> _WORK ITEM A_
Rewrite the passage on actor feature extraction, everything from "All human actions" down to "and actors themselves.", with "fine-grained actions" replaced by "detailed actions".

> _EXERCISE TEXT_
-----
In this exemplary embodiment, the feature vectors that are representing the appearance and the skeletal structure of the person are obtained by passing images through artificial neural networks. However, any suitable method can be used to extract intermediate features representing the images. Therefore, while examples are provided using artificial neural networks, the principles described herein should not be limited thereto.

Actor Feature Extractor

All human actions involve the motion of body joints, such as hands and legs. This applies not only to fine-grained actions that are performed in sports activities, e.g., spike and set in a volleyball game, but also to every day actions such as walking and talking. This means that it is important to capture not only the position of joints but their temporal dynamics as well. For this purpose, one can use both position and motion of individual body joints and actors themselves.
To obtain joint positions, a pose estimation model can be applied. This model receives as an input, a bounding box around the actor, and predicts the location of key joints. This embodiment does not rely on a particular choice of pose estimation model. For example, state-of-the art body pose estimation such as HRNet can be used—see reference [15]. One can use the features from the last layer of the pose estimation neural network, right before the final classification layer. To extract the temporal dynamics of each actor and model the motion data from the video frames, state-of-the art 3D CNNs can be used such as I3D models. The dynamic feature extraction models can be applied on the sequence of the detected body joints across the videos, the raw video pixel data or the optical flow video. The dynamic features are extracted from stacked F_t, t=1, . . . , T frames. The RGB pixel data and optical flow representations are considered here, but for those who are skilled in computer vision the dynamic features can be extracted from multiple different sources using different techniques. The dynamic feature extractors can either be applied on the whole video frame or only the spatio-temporal region that an actor or an entity of interest is present.
-----
> _SUPPLIED INFORMATION_

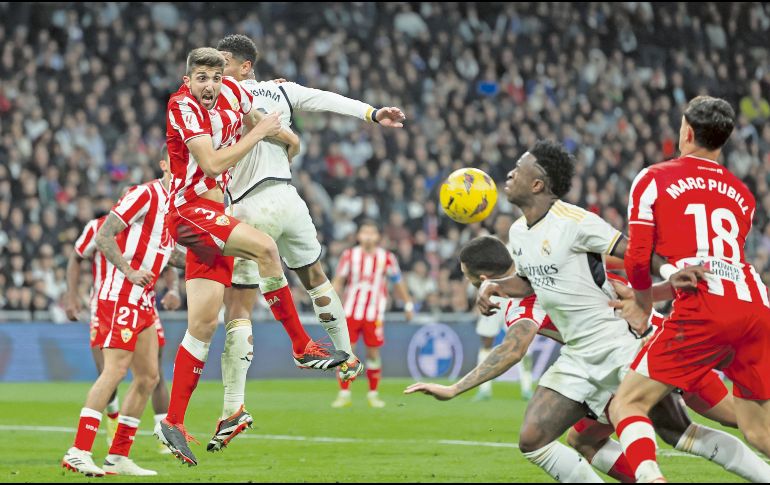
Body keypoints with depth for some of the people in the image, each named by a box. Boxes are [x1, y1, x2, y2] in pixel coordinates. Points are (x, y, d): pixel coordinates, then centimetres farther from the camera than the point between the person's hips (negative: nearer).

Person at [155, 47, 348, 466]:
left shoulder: (231, 93, 6)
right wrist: (258, 133, -16)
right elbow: (211, 164, -23)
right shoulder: (183, 107, -14)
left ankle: (173, 422, 7)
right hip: (189, 211, -8)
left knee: (203, 325, 4)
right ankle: (302, 347, -20)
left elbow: (255, 122, 31)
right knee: (265, 246, -29)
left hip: (214, 213, 8)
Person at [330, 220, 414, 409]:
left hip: (374, 314, 0)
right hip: (350, 312, 0)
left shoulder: (387, 258, 0)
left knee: (373, 353, 2)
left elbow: (398, 283, 10)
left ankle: (373, 394, 16)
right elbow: (338, 280, 5)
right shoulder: (349, 255, 0)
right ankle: (344, 394, 1)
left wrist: (408, 304, 11)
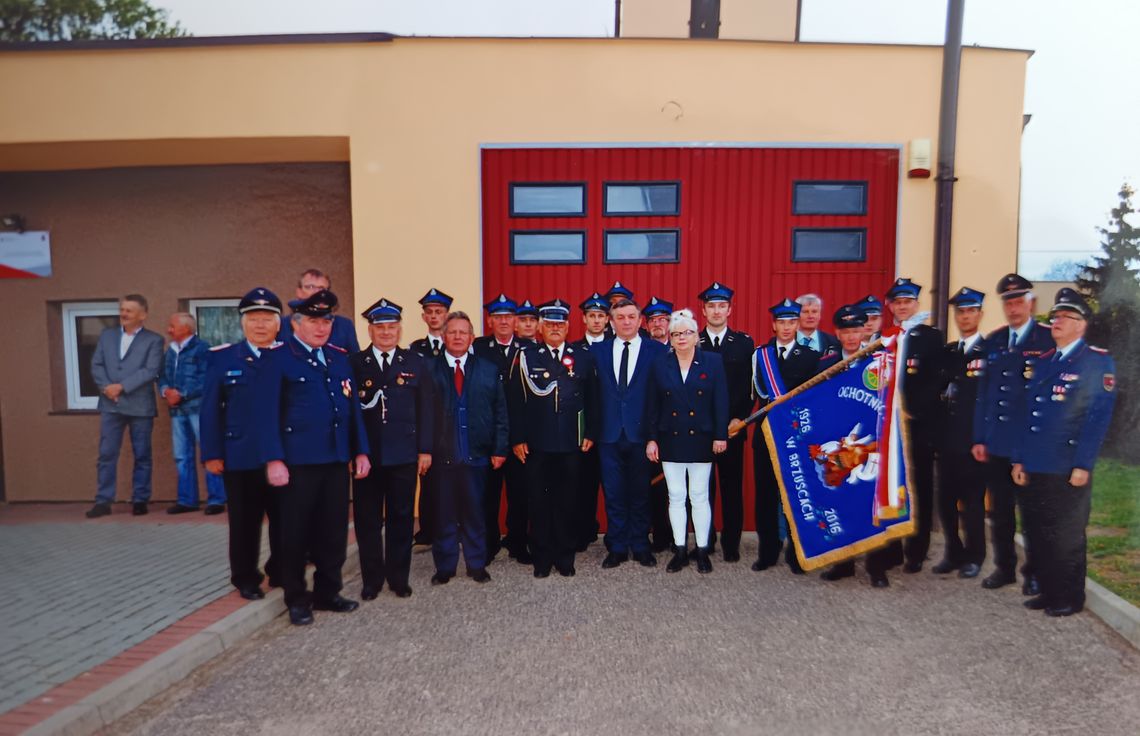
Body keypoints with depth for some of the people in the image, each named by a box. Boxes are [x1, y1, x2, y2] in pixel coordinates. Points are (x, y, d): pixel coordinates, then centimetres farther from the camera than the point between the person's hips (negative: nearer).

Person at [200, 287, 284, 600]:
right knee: (245, 523, 12)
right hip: (240, 457, 0)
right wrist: (212, 453, -4)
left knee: (284, 520, 11)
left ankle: (282, 573, 28)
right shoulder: (222, 357, 4)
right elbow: (211, 409, 1)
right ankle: (246, 578, 27)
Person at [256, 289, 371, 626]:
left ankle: (328, 592, 26)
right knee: (296, 532, 7)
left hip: (337, 459, 5)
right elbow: (268, 412, -9)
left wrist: (361, 451, 9)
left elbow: (353, 407, 13)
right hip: (298, 460, -5)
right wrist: (273, 460, -15)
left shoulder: (339, 358, 13)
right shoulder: (277, 358, -3)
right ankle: (296, 599, 21)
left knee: (334, 530, 11)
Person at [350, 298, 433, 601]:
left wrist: (425, 449, 0)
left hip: (404, 454, 0)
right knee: (367, 519, 8)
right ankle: (372, 579, 22)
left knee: (401, 518, 9)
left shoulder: (416, 363, 5)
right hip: (366, 455, 0)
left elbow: (425, 410, 4)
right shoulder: (354, 363, 3)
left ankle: (399, 577, 23)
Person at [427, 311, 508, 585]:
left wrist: (499, 449, -1)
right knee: (443, 514, 8)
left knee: (475, 513, 10)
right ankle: (444, 567, 21)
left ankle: (477, 565, 24)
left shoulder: (489, 370, 7)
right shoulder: (430, 369, 2)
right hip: (441, 455, -1)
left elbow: (500, 412, 5)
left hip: (476, 454, 1)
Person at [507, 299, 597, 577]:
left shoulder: (582, 357, 7)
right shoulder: (526, 357, 2)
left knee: (567, 502, 7)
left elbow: (591, 400, 9)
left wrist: (590, 434, 3)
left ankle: (565, 556, 21)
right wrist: (517, 439, -5)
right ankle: (542, 557, 19)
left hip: (571, 444, 1)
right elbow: (515, 401, -1)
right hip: (536, 444, -1)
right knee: (539, 502, 6)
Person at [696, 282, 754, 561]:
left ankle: (731, 543, 18)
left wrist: (739, 419, -8)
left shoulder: (744, 343, 5)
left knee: (732, 487, 7)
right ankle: (704, 541, 19)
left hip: (733, 428, 0)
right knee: (702, 488, 7)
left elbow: (749, 387, 3)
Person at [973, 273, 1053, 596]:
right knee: (999, 511, 12)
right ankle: (1004, 567, 26)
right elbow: (983, 391, 9)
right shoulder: (993, 341, 9)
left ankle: (1033, 572, 22)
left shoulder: (1049, 340, -4)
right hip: (996, 442, 4)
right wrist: (979, 437, 6)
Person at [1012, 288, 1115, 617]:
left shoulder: (1098, 361, -5)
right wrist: (1019, 459, 9)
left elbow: (1099, 416, -11)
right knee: (1037, 534, 12)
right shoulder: (1041, 362, 14)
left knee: (1066, 537, 6)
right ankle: (1048, 591, 26)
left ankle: (1070, 598, 21)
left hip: (1068, 470, -6)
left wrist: (1083, 465, -15)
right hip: (1034, 466, 6)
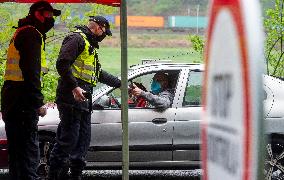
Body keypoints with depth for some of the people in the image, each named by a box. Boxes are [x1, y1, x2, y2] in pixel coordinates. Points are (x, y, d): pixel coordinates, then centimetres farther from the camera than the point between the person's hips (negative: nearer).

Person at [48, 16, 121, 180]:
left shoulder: (90, 46, 27)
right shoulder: (77, 39, -6)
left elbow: (99, 74, 36)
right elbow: (62, 63, -19)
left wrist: (119, 83, 36)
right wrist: (74, 87, -24)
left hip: (84, 100, 10)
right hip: (71, 99, -10)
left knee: (83, 140, 11)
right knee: (68, 139, -12)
-----
> _WORK ITEM B_
Turn the lines of the records, everything from the one containing "right wrist: (273, 460, -15)" down to the one containing "left elbow: (591, 400, 9)", both included, into a numbered list, leaving out any blank lines.

> _YOUR RESPONSE A_
All human actions involve the motion of body joints, such as hands and legs. This applies not only to detailed actions that are performed in sports activities, e.g., spike and set in a volleyball game, but also to every day actions such as walking and talking. This means that it is important to capture not only the position of joints but their temporal dynamics as well. For this purpose, one can use both position and motion of individual body joints and actors themselves.

> _YOUR RESPONSE B_
1. right wrist: (273, 460, -15)
2. left shoulder: (339, 358, 13)
3. right shoulder: (277, 358, -3)
4. right ankle: (296, 599, 21)
5. left knee: (334, 530, 11)
6. Person at [350, 298, 433, 601]:
7. left wrist: (425, 449, 0)
8. left hip: (404, 454, 0)
9. right knee: (367, 519, 8)
10. right ankle: (372, 579, 22)
11. left knee: (401, 518, 9)
12. left shoulder: (416, 363, 5)
13. right hip: (366, 455, 0)
14. left elbow: (425, 410, 4)
15. right shoulder: (354, 363, 3)
16. left ankle: (399, 577, 23)
17. Person at [427, 311, 508, 585]:
18. left wrist: (499, 449, -1)
19. right knee: (443, 514, 8)
20. left knee: (475, 513, 10)
21. right ankle: (444, 567, 21)
22. left ankle: (477, 565, 24)
23. left shoulder: (489, 370, 7)
24. right shoulder: (430, 369, 2)
25. right hip: (441, 455, -1)
26. left elbow: (500, 412, 5)
27. left hip: (476, 454, 1)
28. Person at [507, 299, 597, 577]:
29. left shoulder: (582, 357, 7)
30. right shoulder: (526, 357, 2)
31. left knee: (567, 502, 7)
32. left elbow: (591, 400, 9)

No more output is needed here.